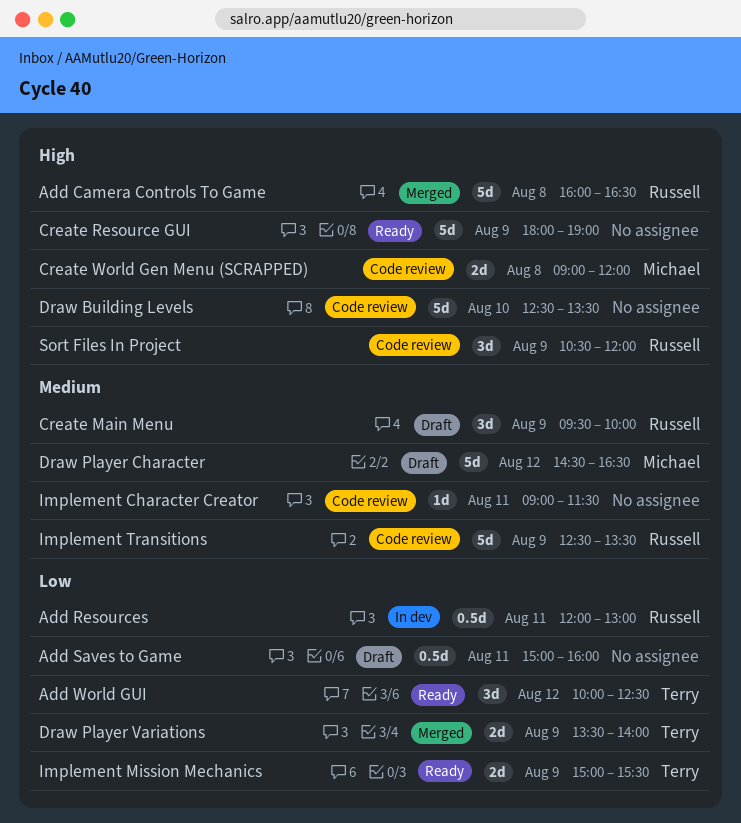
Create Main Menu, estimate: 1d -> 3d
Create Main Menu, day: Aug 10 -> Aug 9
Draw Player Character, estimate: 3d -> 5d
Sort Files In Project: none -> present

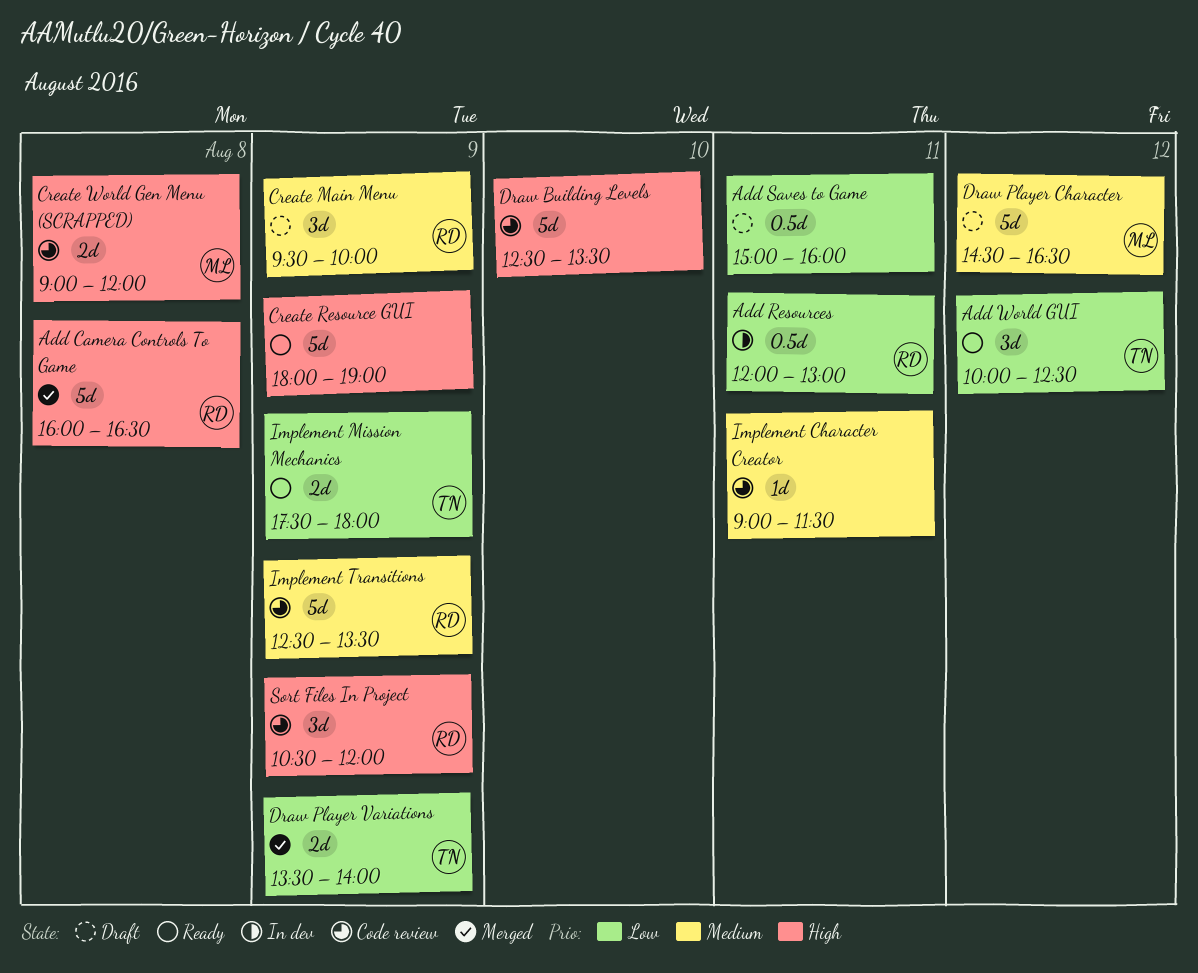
Implement Mission Mechanics, begins: 15:00 -> 17:30
Implement Mission Mechanics, ends: 15:30 -> 18:00

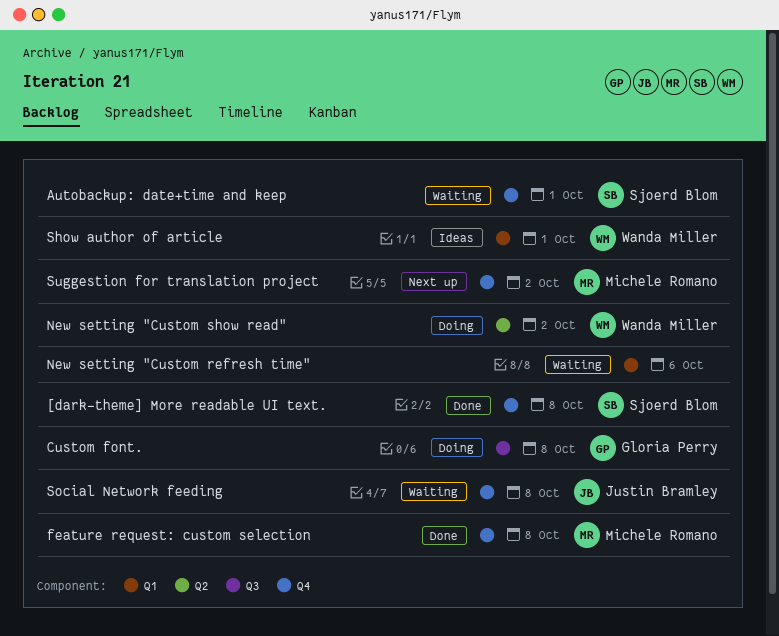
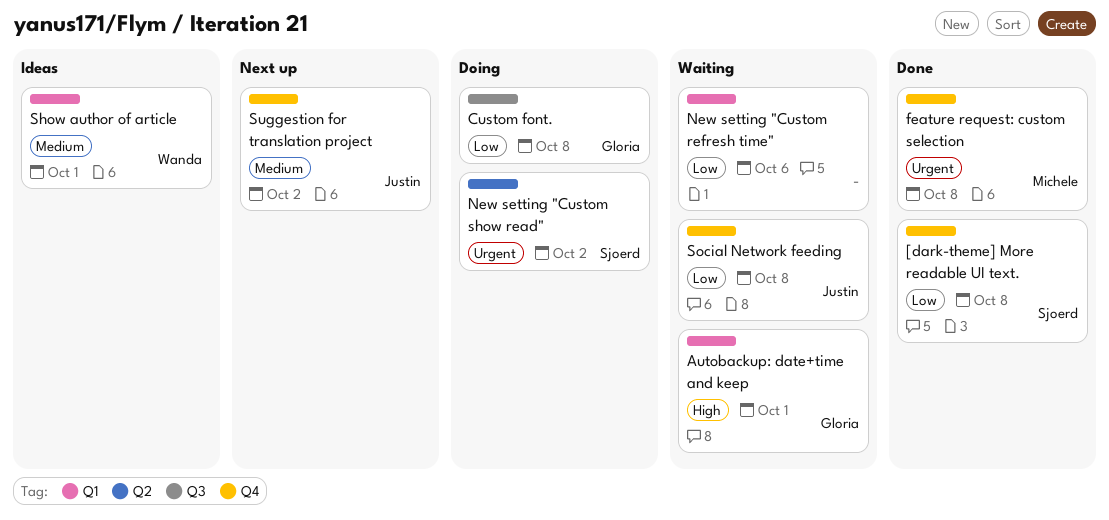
Autobackup: date+time and keep, owner: Sjoerd Blom -> Gloria Perry
Autobackup: date+time and keep, label: Q4 -> Q1
New setting "Custom show read", owner: Wanda Miller -> Sjoerd Blom
Suggestion for translation project, owner: Michele Romano -> Justin Bramley

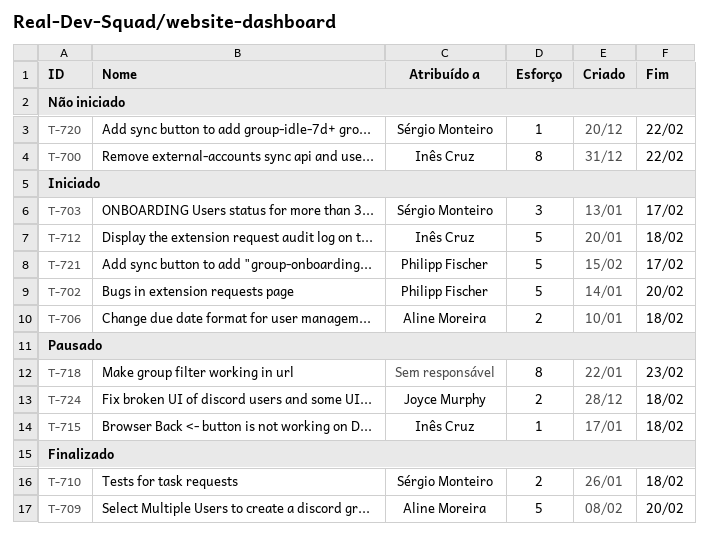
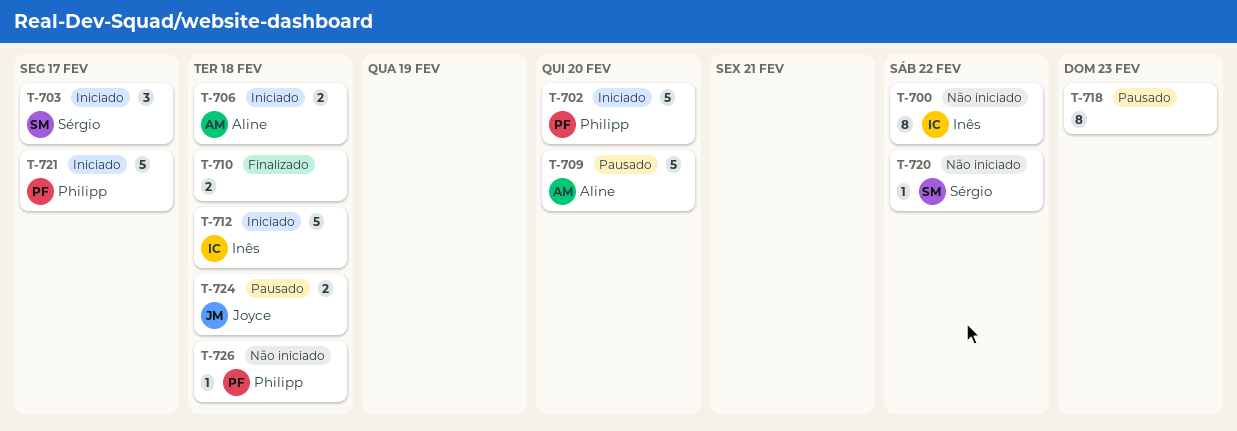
T-709, status: Finalizado -> Pausado
T-710, owner: Sérgio Monteiro -> none
T-715: present -> none
T-726: none -> present

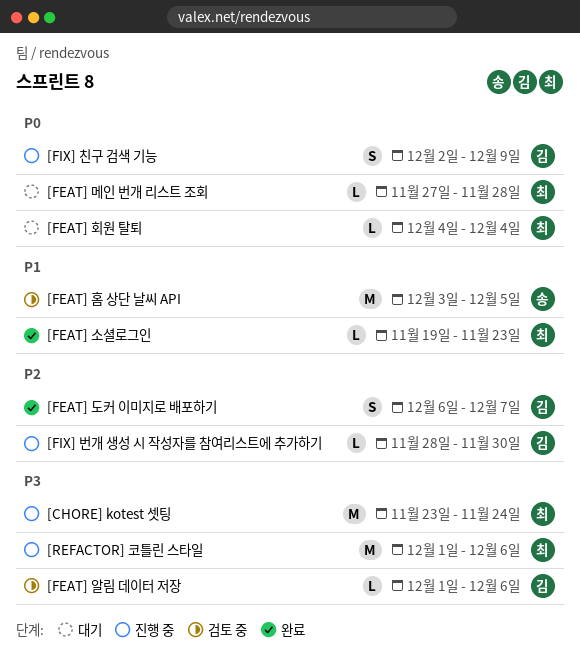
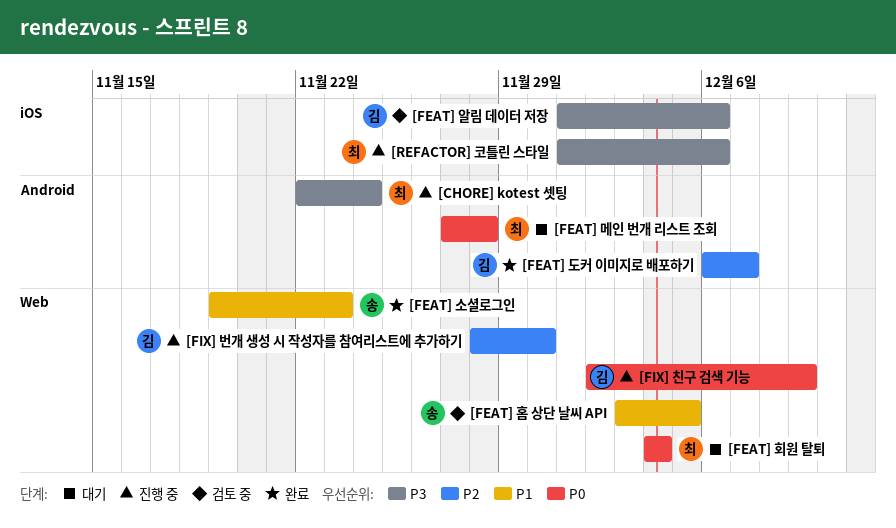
[CHORE] kotest 셋팅, start: Nov 23 -> Nov 22
[FEAT] 소셜로그인, owner: 최 -> 송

_____

▸ **Problem to work on**
Images must not appear in the copy; reproduce everything else in the records verbatim.

▸ **Output of the exercise**
Create Main Menu, estimate: 1d -> 3d
Create Main Menu, day: Aug 10 -> Aug 9
Draw Player Character, estimate: 3d -> 5d
Sort Files In Project: none -> present

Implement Mission Mechanics, begins: 15:00 -> 17:30
Implement Mission Mechanics, ends: 15:30 -> 18:00

Autobackup: date+time and keep, owner: Sjoerd Blom -> Gloria Perry
Autobackup: date+time and keep, label: Q4 -> Q1
New setting "Custom show read", owner: Wanda Miller -> Sjoerd Blom
Suggestion for translation project, owner: Michele Romano -> Justin Bramley

T-709, status: Finalizado -> Pausado
T-710, owner: Sérgio Monteiro -> none
T-715: present -> none
T-726: none -> present

[CHORE] kotest 셋팅, start: Nov 23 -> Nov 22
[FEAT] 소셜로그인, owner: 최 -> 송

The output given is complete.